• _AIM OF THE TASK_: Copy out every line of the entries below word for word, leaving out the pictures.

[DATASET CONTENT Boundary: Start]

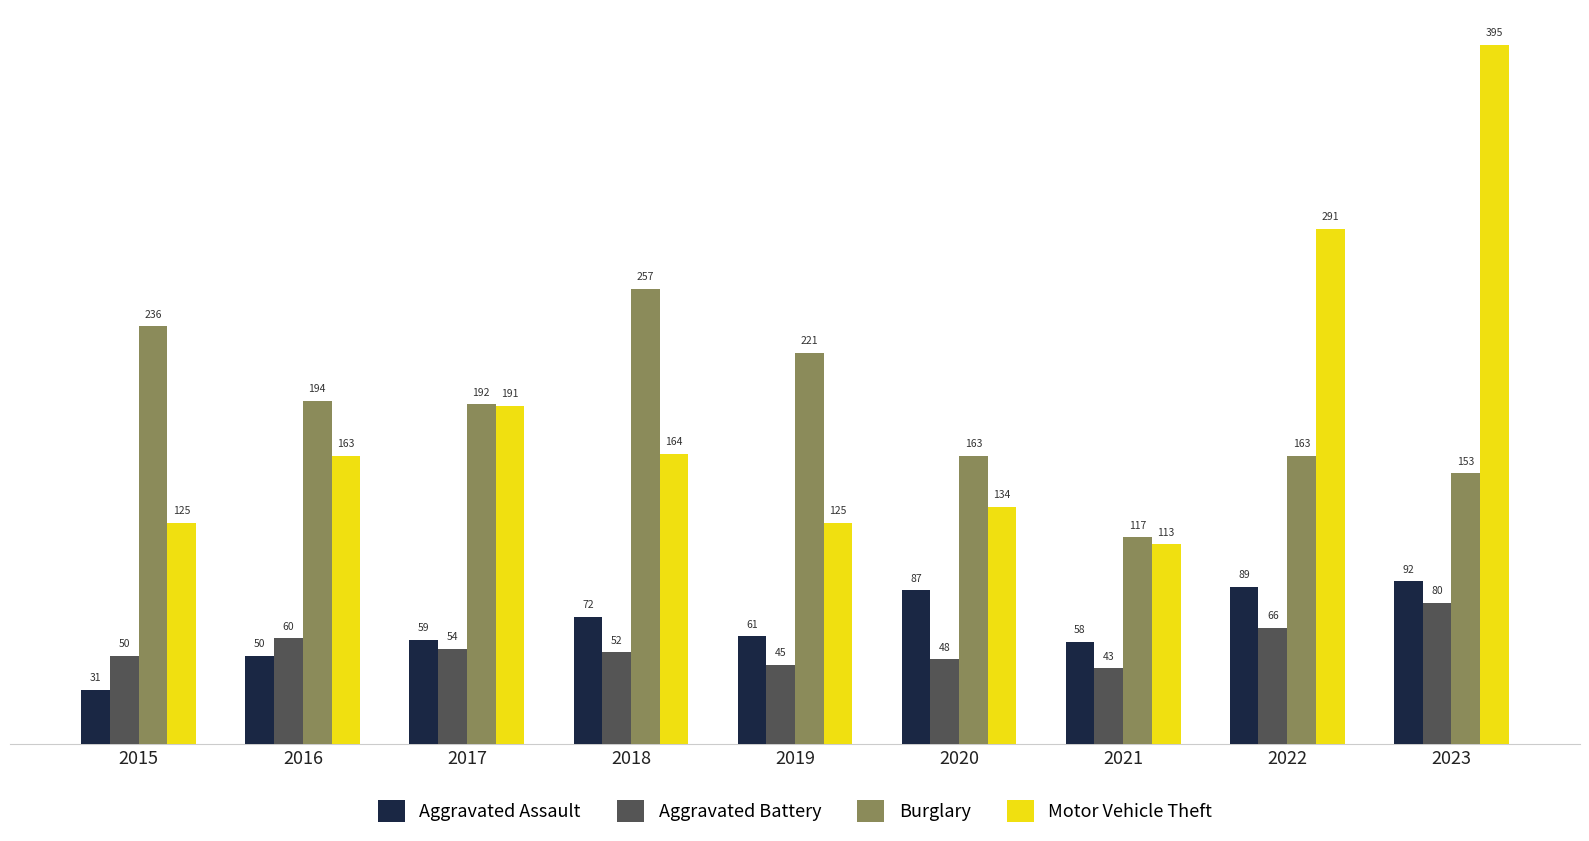

Reading right to left, extract all data points from this chart.

Aggravated Assault: 92	89	58	87	61	72	59	50	31
Aggravated Battery: 80	66	43	48	45	52	54	60	50
Burglary: 153	163	117	163	221	257	192	194	236
Motor Vehicle Theft: 395	291	113	134	125	164	191	163	125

[DATASET CONTENT Boundary: End]

• _WRITTEN SOLUTION_:
Reading right to left, extract all data points from this chart.

Aggravated Assault: 92	89	58	87	61	72	59	50	31
Aggravated Battery: 80	66	43	48	45	52	54	60	50
Burglary: 153	163	117	163	221	257	192	194	236
Motor Vehicle Theft: 395	291	113	134	125	164	191	163	125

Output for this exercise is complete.